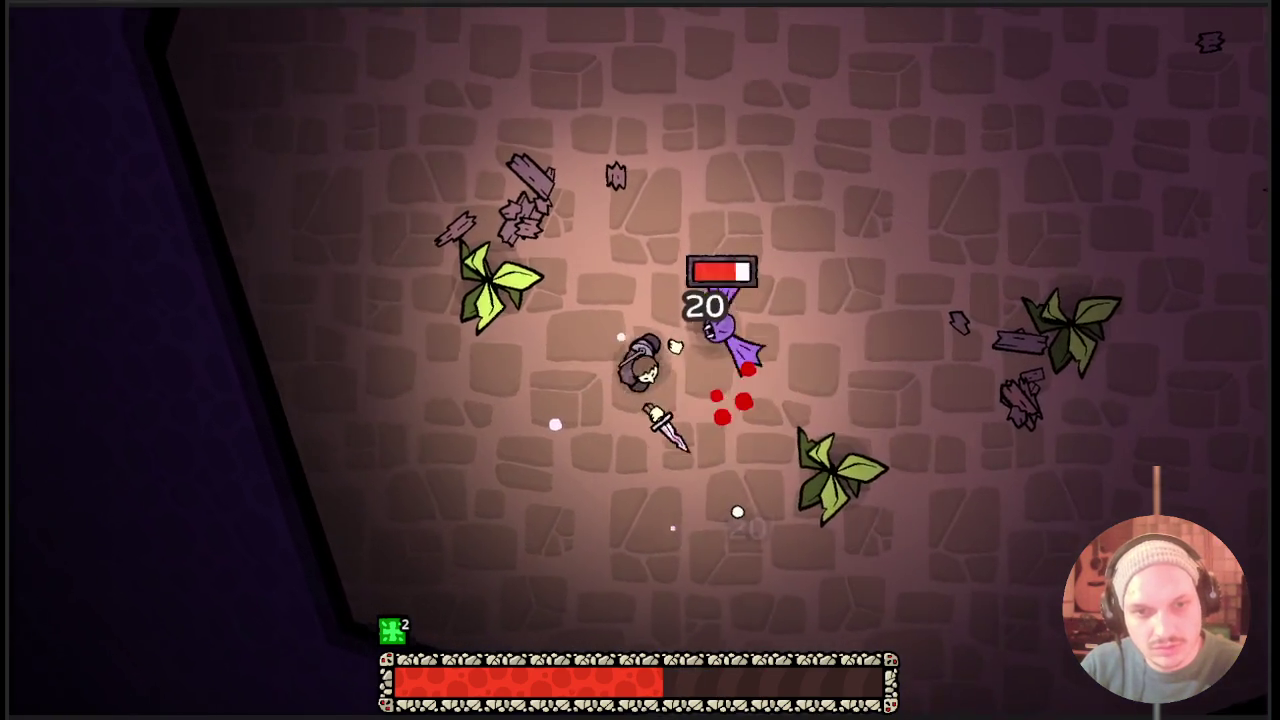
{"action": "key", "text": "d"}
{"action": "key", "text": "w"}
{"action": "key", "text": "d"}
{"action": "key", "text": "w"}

DESCRIPTION OF THE TASK:
Could you write out the whole listing exactly, dropping the pictures?

TASK OUTPUT:
{"action": "key", "text": "d"}
{"action": "key", "text": "w"}
{"action": "key", "text": "d"}
{"action": "key", "text": "w"}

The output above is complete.